We identify bonds that offer high yields relative to their risk. We also seek to maximize total returns
by recommending undervalued bonds that can appreciate in price. We update our buy/sell/hold bond
recommendations each quarter based on quarterly financial results, US Treasury yields, economic
conditions, and other investment considerations.
Every time we update our bond recommendations, we are making our list of recommended corporate bonds
better. In short, we seek to create a corporate bond All-Star team.

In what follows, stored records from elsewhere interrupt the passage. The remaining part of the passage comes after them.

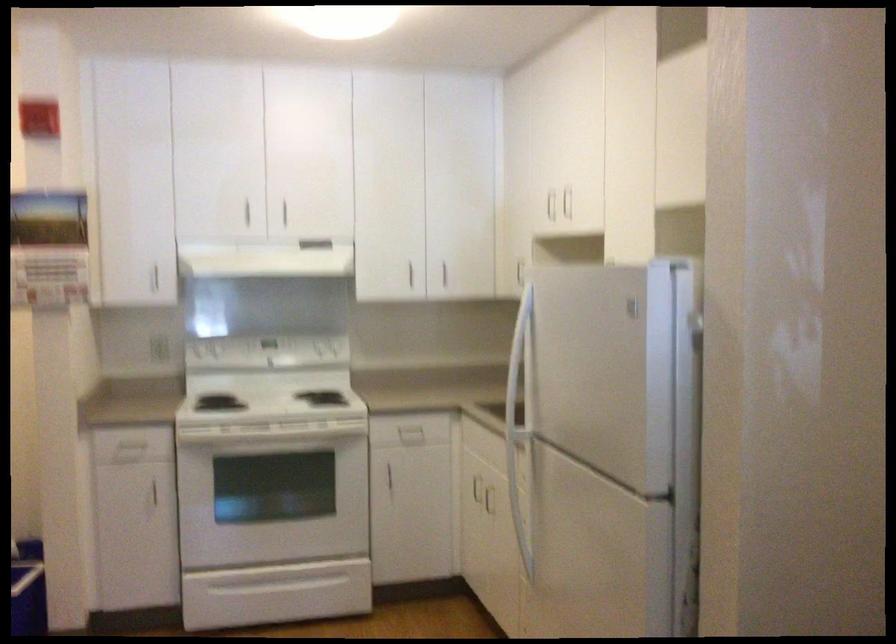
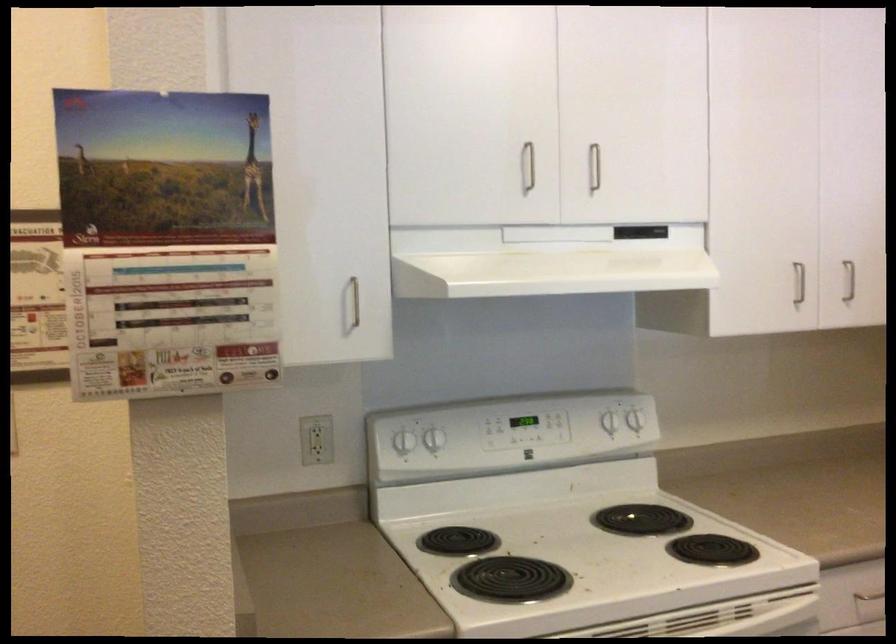
Find the pixel in the second image that matches point (196, 345) in the first image.

(400, 433)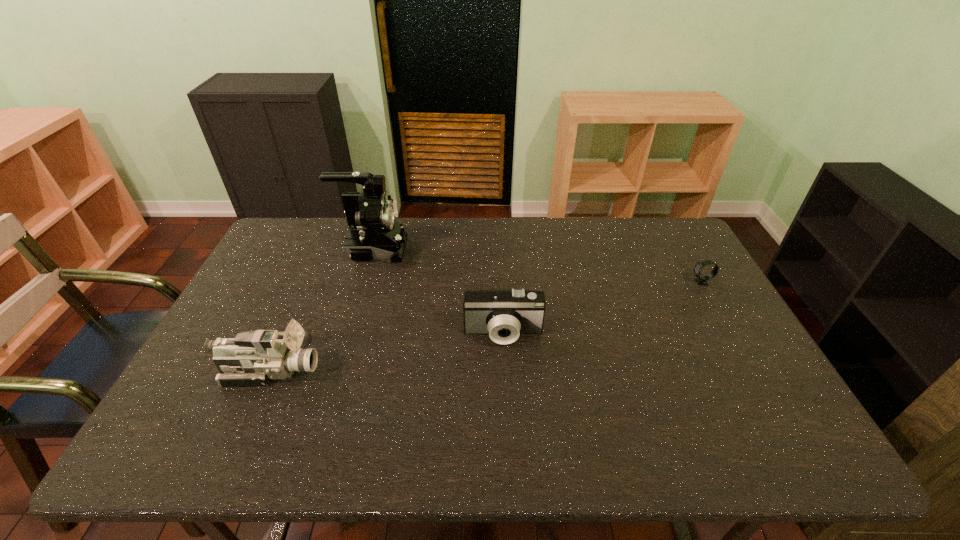
The height and width of the screenshot is (540, 960). I want to click on free region at the right edge, so click(x=670, y=300).

At what (x,y) coordinates should I click in order to perform the action: click on vacant space at the near left corner of the desktop. Please return your answer as a coordinate pair (x, y). Image resolution: width=960 pixels, height=540 pixels. Looking at the image, I should click on (213, 451).

Find the location of `vacant point at the near right corner`. vacant point at the near right corner is located at coordinates (738, 450).

This screenshot has width=960, height=540. I want to click on vacant area that lies between the nearest object and the farthest object, so click(322, 310).

This screenshot has height=540, width=960. Find the location of `vacant space that is in between the tallest camcorder and the shortest object`. vacant space that is in between the tallest camcorder and the shortest object is located at coordinates (538, 266).

Find the location of a particular element. This screenshot has width=960, height=540. vacant area that lies between the rightmost object and the farthest object is located at coordinates (538, 266).

The width and height of the screenshot is (960, 540). I want to click on empty location between the farthest object and the second shortest object, so click(439, 292).

At what (x,y) coordinates should I click in order to perform the action: click on vacant area between the shortest object and the rightmost camcorder. Please return your answer as a coordinate pair (x, y). This screenshot has width=960, height=540. Looking at the image, I should click on (602, 308).

You are a GUI agent. You are given a task and a screenshot of the screen. Output one action in this format:
    pyautogui.click(x=<x>, y=<y>)
    Task: Click on the vacant space that's between the second farthest camcorder and the watch
    
    Given the screenshot: What is the action you would take?
    pyautogui.click(x=602, y=308)

The image size is (960, 540). In order to click on free space between the tallest object and the shortest object in this screenshot , I will do `click(538, 266)`.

In Figure 1, we show how Bondsavvy recommendations have outperformed the iShares corporate bond ETFs for
our 92 exited bond recommendations. We have outperformed by 2.79 percentage points on an annual return
basis. Of the 92 bonds, we have outperformed for 63% of the picks, including 23 bonds where we
outperformed by at least 10 percentage points.

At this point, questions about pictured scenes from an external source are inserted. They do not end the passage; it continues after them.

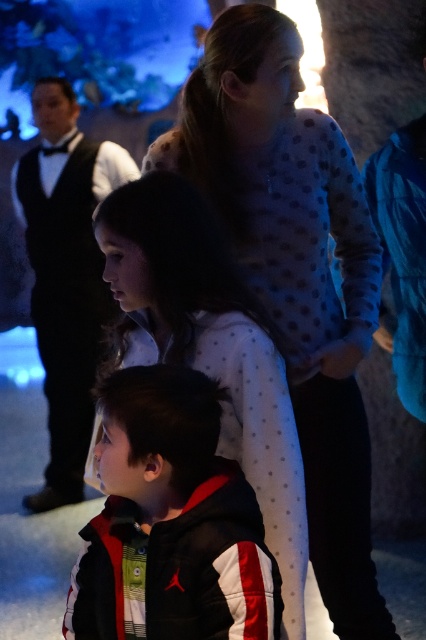
Image resolution: width=426 pixels, height=640 pixels. In order to click on white dotted sweater at upper center in this screenshot , I will do `click(296, 273)`.

Does white dotted sweater at upper center have a smaller size compared to white dotted shirt at upper center?

Incorrect, white dotted sweater at upper center is not smaller in size than white dotted shirt at upper center.

The height and width of the screenshot is (640, 426). What do you see at coordinates (296, 273) in the screenshot?
I see `white dotted sweater at upper center` at bounding box center [296, 273].

Image resolution: width=426 pixels, height=640 pixels. In order to click on white dotted sweater at upper center in this screenshot , I will do `click(296, 273)`.

From the picture: Which is above, black and white jacket at lower center or white dotted shirt at upper center?

Positioned higher is white dotted shirt at upper center.

Between point (230, 627) and point (131, 205), which one is positioned in front?

Positioned in front is point (230, 627).

I want to click on black and white jacket at lower center, so click(172, 520).

Does white dotted sweater at upper center appear over black and white jacket at lower center?

Yes.

Is white dotted sweater at upper center taller than black and white jacket at lower center?

Correct, white dotted sweater at upper center is much taller as black and white jacket at lower center.

Between point (307, 400) and point (166, 636), which one is positioned behind?

The point (307, 400) is behind.

You are a GUI agent. You are given a task and a screenshot of the screen. Output one action in this format:
    pyautogui.click(x=<x>, y=<y>)
    Task: Click on the white dotted sweater at upper center
    
    Given the screenshot: What is the action you would take?
    pyautogui.click(x=296, y=273)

Figure 1: Investment Performance of Bondsavvy's 92 Exited Bond Recommendations vs. iShares
Corporate Bond ETFs
Sources: iShares website and Bondsavvy calculations.
View our corporate bond
returns page to see the
performance of all previous Bondsavvy investment recommendations. Past performance does not guarantee
future results.
Bush League Bond Funds
Bond index funds and ETFs such as Vanguard Intermediate-Term Corporate Bond ETF (VCIT) are very
different. These funds do not identify bonds that can outperform. Rather, they follow an index that
includes thousands of bonds.
Having a portfolio of thousands of bonds results in muted returns. These funds might own some good bonds,
but if you own thousands of bonds, the performance will be average at best. If a manager of a baseball
team had to play thousands of different players on his team, no doubt, it would be a Bush League team,
similar to Bush League bond funds.
These bond funds and ETFs can also do some pretty silly things. Recently, both Vanguard VCIT and iShares
LQD elected to have Micron Technology bonds they owned redeemed by Micron as part of a tender offer.

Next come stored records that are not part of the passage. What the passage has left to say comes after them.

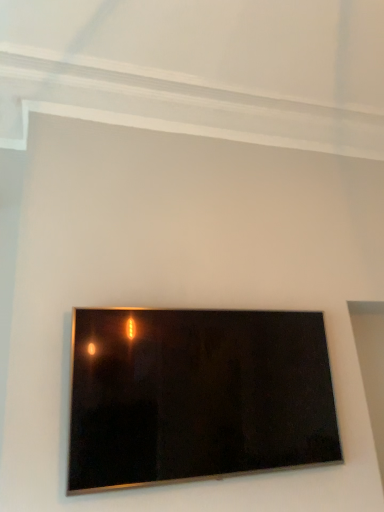
Measure the distance between matte black tv at lower center and camera.

The depth of matte black tv at lower center is 1.65 meters.

This screenshot has width=384, height=512. Describe the element at coordinates (197, 395) in the screenshot. I see `matte black tv at lower center` at that location.

Measure the distance between point (261,332) and camera.

6.67 feet.

You are a GUI agent. You are given a task and a screenshot of the screen. Output one action in this format:
    pyautogui.click(x=<x>, y=<y>)
    Task: Click on the matte black tv at lower center
    
    Given the screenshot: What is the action you would take?
    pyautogui.click(x=197, y=395)

Locate an element on the screen. Image resolution: width=384 pixels, height=512 pixels. matte black tv at lower center is located at coordinates (197, 395).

They were under no obligation to sell, but they did so to ensure "liquidity" of their holdings and index
conformity.
Micron has the best financials of just about any company in the United States as of mid-2026. As they
sold Micron Technology bonds, they held on to myriad Big Tobacco bonds. To dump Micron bonds while
holding Big Tobacco bonds proves that bond funds are indeed the dumb money.
Ability to Assess Relative Value
Investors can assess the value of corporate bonds by analyzing the financials of issuing companies and
comparing an issuing company's bond price, YTM, and credit spread
to those of other bond issuers. Individual bond investors are further aided by individual corporate
bonds trading as a percentage of their $1000 face value. Evaluating issuer financials, yield-to-maturity
(YTM), and credit spreads is central to creating a successful bond investing strategy that can outpace
inflation.
Investors cannot assess the value of bond funds and ETFs since they lack underlying financials, a fixed
coupon, a maturity date, and trade off a fund's net asset value per share. Fund net asset values per
share vary for each fund, which eliminates the ability for investors to apply anything in their investor
tool kit to assess the value of these investments.
Fixed Coupon Income vs. Bond Fund Variable Distributions
Individual corporate bonds have fixed coupons that contractually pay investors coupon interest every six
months. On the other hand, bond fund distributions are variable, which makes it impossible for bond fund
and ETF investors to know what future income they can expect.
As we like to say, "bond funds and ETFs take the fixed out of fixed income."
Some of Bondsavvy's most successful investments have been when we recommended bonds with high coupons
that also achieved strong capital appreciation.